The information described in this section is provided to offer the skilled artisan a context for the following disclosed subject matter and should not be considered as admitted prior art.

BRIEF DESCRIPTION OF FIGURES

FIG. 1 shows a simplified diagram of a transmissive-mode, Fourier ptychographic microscope apparatus of the prior art having multiplexed illumination in the form of a programmable LED array;

FIG. 2 shows an exemplary embodiment of a diagram of a reflective-mode. Fourier ptychographic microscope (RFPM) apparatus in accordance with various embodiments of the disclosed subject matter;

FIG. 3A shows another exemplary embodiment of a diagram of an RFPM apparatus in accordance with various embodiments of the disclosed subject matter; and

FIGS. 3B and 3C show exemplary embodiments of arrangements of light sources that may be used with the RFPM apparatus of FIG. 3A.

DETAILED DESCRIPTION

The description that follows includes illustrative examples, devices, and apparatuses that embody various aspects of the disclosed subject matter. In the following description, for purposes of explanation, numerous specific details are set forth in order to provide an understanding of various embodiments of the inventive subject matter. It will be evident however, to those of ordinary skill in the art, that various embodiments of the disclosed subject matter may be practiced without these specific details. Further, well-known structures, materials, and techniques have not been shown in detail, so as not to obscure the various illustrated embodiments.

Various exemplary embodiments discussed below focus on a reflective-mode Fourier ptychography microscopy (RFPM) apparatus. Upon reading and understanding the disclosure provided herein, a person of ordinary skill in the art will readily understand that the various techniques, designs, and examples may all be applied in various combinations. As an introduction to the subject, a few embodiments will be described briefly and generally in the following paragraphs, and then a more detailed description, with reference to the figures, will ensue.

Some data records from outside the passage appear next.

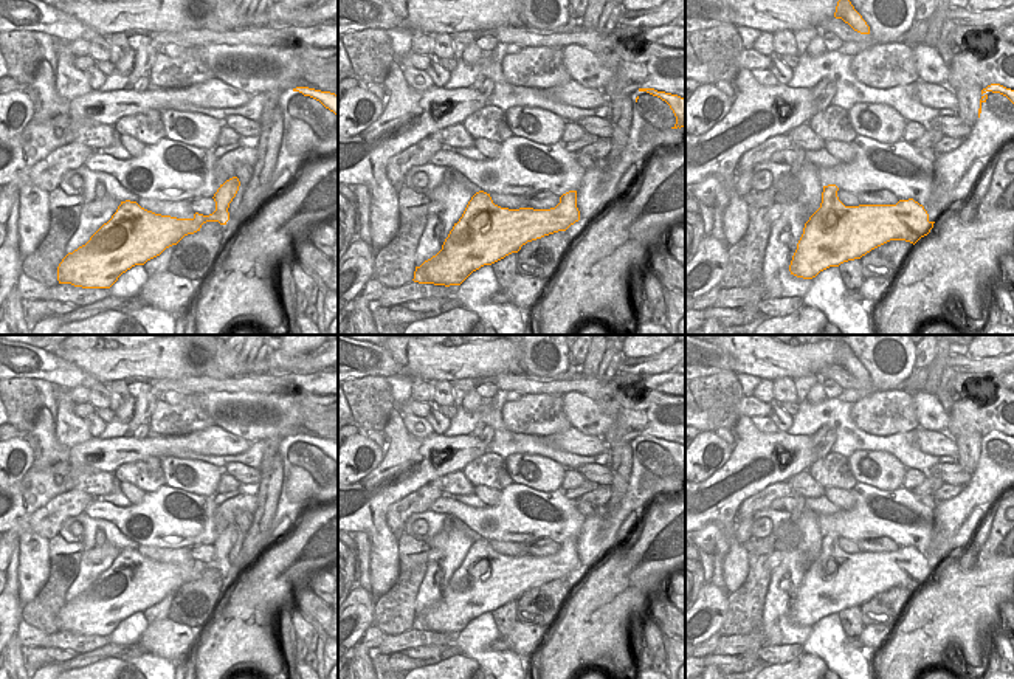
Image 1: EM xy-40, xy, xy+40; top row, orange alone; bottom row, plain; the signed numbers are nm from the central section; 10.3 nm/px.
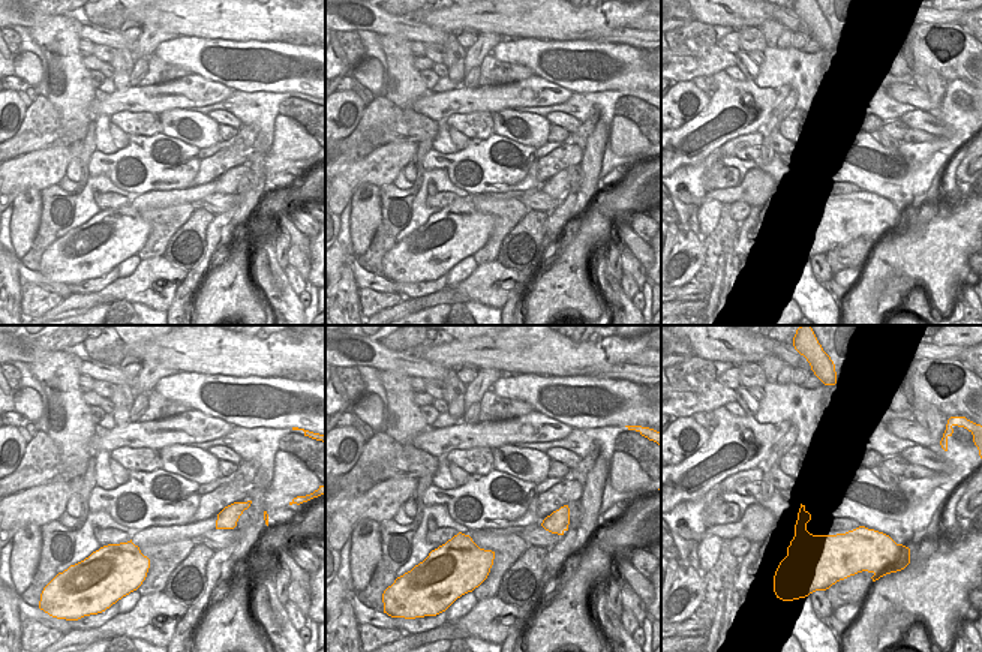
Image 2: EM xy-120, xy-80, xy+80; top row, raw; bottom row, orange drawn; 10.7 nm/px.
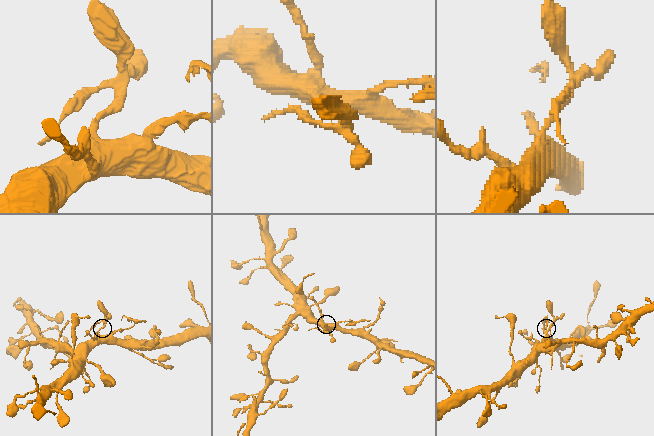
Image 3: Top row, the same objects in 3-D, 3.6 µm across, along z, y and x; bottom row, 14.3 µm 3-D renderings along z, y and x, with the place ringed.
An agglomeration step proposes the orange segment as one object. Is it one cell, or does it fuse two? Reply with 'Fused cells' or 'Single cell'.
Fused cells.

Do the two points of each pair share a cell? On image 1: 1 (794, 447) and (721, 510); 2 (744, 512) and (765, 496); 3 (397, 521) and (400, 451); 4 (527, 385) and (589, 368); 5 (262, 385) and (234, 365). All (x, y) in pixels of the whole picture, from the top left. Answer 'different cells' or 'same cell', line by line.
1: same cell
2: same cell
3: different cells
4: different cells
5: different cells

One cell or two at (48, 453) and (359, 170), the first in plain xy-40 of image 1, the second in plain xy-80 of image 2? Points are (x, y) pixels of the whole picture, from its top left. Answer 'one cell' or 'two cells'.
two cells

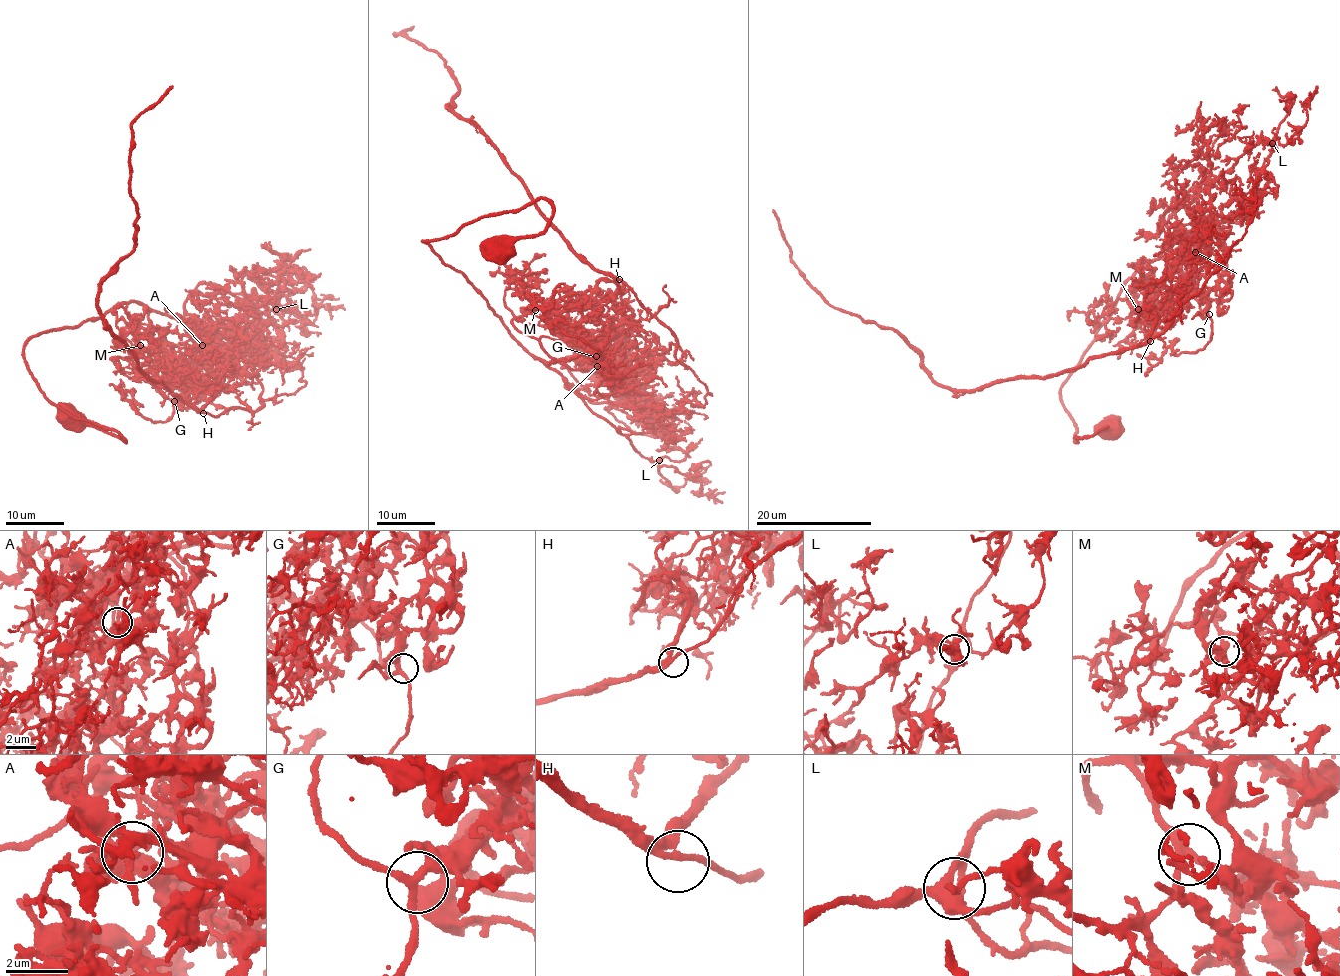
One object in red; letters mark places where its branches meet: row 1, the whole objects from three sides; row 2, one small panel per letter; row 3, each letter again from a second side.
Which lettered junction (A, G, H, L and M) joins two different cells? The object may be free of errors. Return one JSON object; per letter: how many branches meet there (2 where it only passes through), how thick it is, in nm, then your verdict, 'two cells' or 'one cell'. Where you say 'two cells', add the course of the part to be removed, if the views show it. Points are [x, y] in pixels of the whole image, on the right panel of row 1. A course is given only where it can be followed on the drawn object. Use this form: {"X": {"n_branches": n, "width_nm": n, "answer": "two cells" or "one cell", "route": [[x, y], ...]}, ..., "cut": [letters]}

Current inspection systems and methods used by manufacturers to inspect parts rely on techniques including both human inspection, to detect large defects (e.g., having a “diameter” of approximately 500 μm and larger) in the part, and machine inspection in which a small percentage of the surface of the part is inspected to detect small defects (e.g., approximately 10 μm and larger). These inspection systems and methods used by various manufacturers (e.g., manufacturers of semiconductor process and metrology tools) generally inspect only about 0.0003% to about 0.0007% of the surface of a part and use this small sample to extrapolate and make an assumption about the quality of the entire part. This small inspected-percentage of the part only gives a confidence of about 2% to about 4% that the inspected surface represents an actual quality state of the part. The reason that the contemporary systems and methods inspect only a very small percentage of a part is based on the physics of optics, as described briefly below.

As is understood by a person of ordinary skill in the art, microscopy-based inspection systems generally use a microscope objective lens to collect light transmitted through or reflected light from an object. A skilled artisan recognizes that the Rayleigh limit-of-resolution, L_R, (how small of feature a microscope may resolve) is based on the following equation:

$L_R=\frac{0.61·\lambda }{\mathrm{NA}}$

where λ is the wavelength of the light used to illuminate the object, and NA is the numerical aperture of the microscope objective lens. NA is related to the refractive index of a medium between the lens and the object, and the angle-of-light entering the lens:

NA=n·sin θ

where n is the index-of-refraction of the medium in which the lens is operating (e.g., n is about equal to 1.00 for air, equal to about 1.33 for water, and equal to about 1.52 for high-refractive-index immersion oils); and θ is a maximal half-angle of a cone-of-light that can enter (or exit) the objective lens. Therefore, as the numerical aperture, NA, increases, the limit-of-resolution, L_R, decreases, thereby allowing inspection of smaller features, such as defects.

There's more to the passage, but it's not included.